Maiko : le Réseau CREF en première ligne pour réconcilier communautés et conservation

Le Parc national de la Maïko, l’un des sanctuaires les plus isolés et les plus mystérieux de la RDC, tente une nouvelle approche : replacer les communautés au cœur de la conservation. Et pour cela, un acteur s’impose en éclaireur le Réseau CREF, connu pour son travail auprès des populations forestières.

À l’initiative du Parc national de la Maïko, en partenariat avec Fauna & Flora International (FFI), et avec un appui stratégique du Réseau CREF, un Dialogue communautaire d’une ampleur inédite s’ouvre autour d’un thème évocateur :
« Nos liens avec la nature : comment construire un avenir durable pour les communautés autour du Parc National de la Maiko ».

Objectif : transformer une conservation longtemps perçue comme punitive en un modèle participatif, inclusif et partagé. Écogardes, communautés riveraines et partenaires techniques sont appelés à co-construire des solutions qui allient protection des écosystèmes et développement local. Les discussions sont structurées en deux sessions :

  • Butembo (Nord-Kivu), du 20 au 21 novembre 2025, consacrée au secteur Nord ;
  • Kisangani, du 25 au 26 novembre 2025, centrée sur les secteurs Centre et Sud.

Un choix géographique réfléchi, tant le Maïko s’étend sur trois provinces Province Orientale, Nord-Kivu et Maniema et concentre des défis de gouvernance environnementale aussi vastes que son territoire. À lui seul, le Maïko incarne la biodiversité congolaise : chimpanzés, gorilles, paon congolais et okapi y trouvent refuge. Mais cette richesse continue de subir les effets croisés du braconnage, de l’exploitation minière artisanale et de la faible présence de l’État dans certaines zones enclavées.

En soutenant un dialogue ouvert entre populations locales et gestionnaires du parc, le Réseau CREF cherche à répondre à une équation longtemps négligée : aucune conservation durable n’est possible sans l’adhésion active des communautés qui vivent au quotidien avec la forêt.

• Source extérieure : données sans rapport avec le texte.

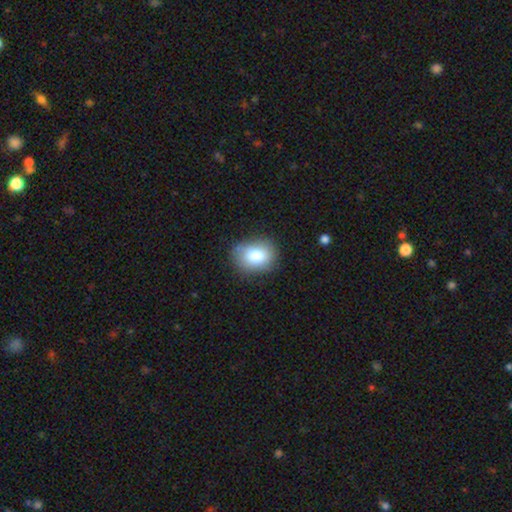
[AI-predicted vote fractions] smooth-or-featured: smooth: 79% | featured or disk: 12% | star or artifact: 9%
  how-rounded: in between: 53% | round: 46% | cigar-shaped: 1%
  merging: none: 79% | minor disturbance: 15% | major disturbance: 4% | merger: 2%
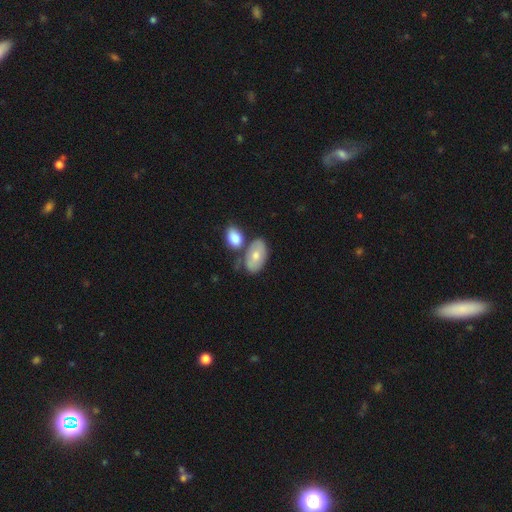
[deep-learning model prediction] Smooth or featured? smooth (66%)
How rounded? in between (92%)
Merging? none (48%)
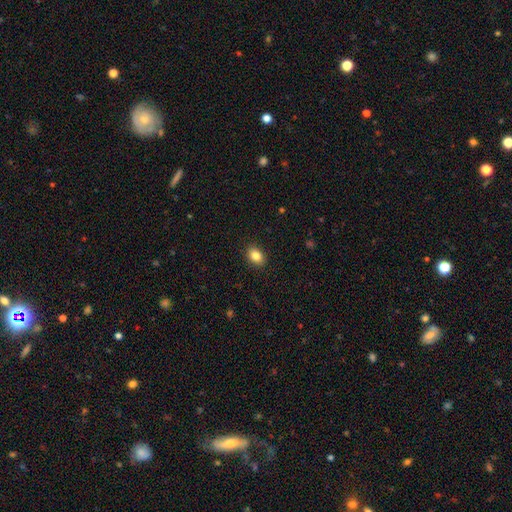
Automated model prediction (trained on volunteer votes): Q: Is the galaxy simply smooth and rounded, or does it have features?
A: smooth — 85%.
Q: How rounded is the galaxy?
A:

Pour beaucoup d’observateurs présents, cette initiative marque un tournant. Dans un pays où la conservation souffre régulièrement d’un déficit de communication et de fractures historiques entre parcs et riverains, le Maïko tente une réconciliation fondée sur la parole, l’écoute et la co-responsabilité.

Reste à voir si ces engagements se matérialiseront sur le terrain. Mais une chose est claire : avec ce dialogue communautaire, le Réseau CREF et ses partenaires veulent replacer la population — trop longtemps tenue à l’écart — au centre de l’avenir du parc.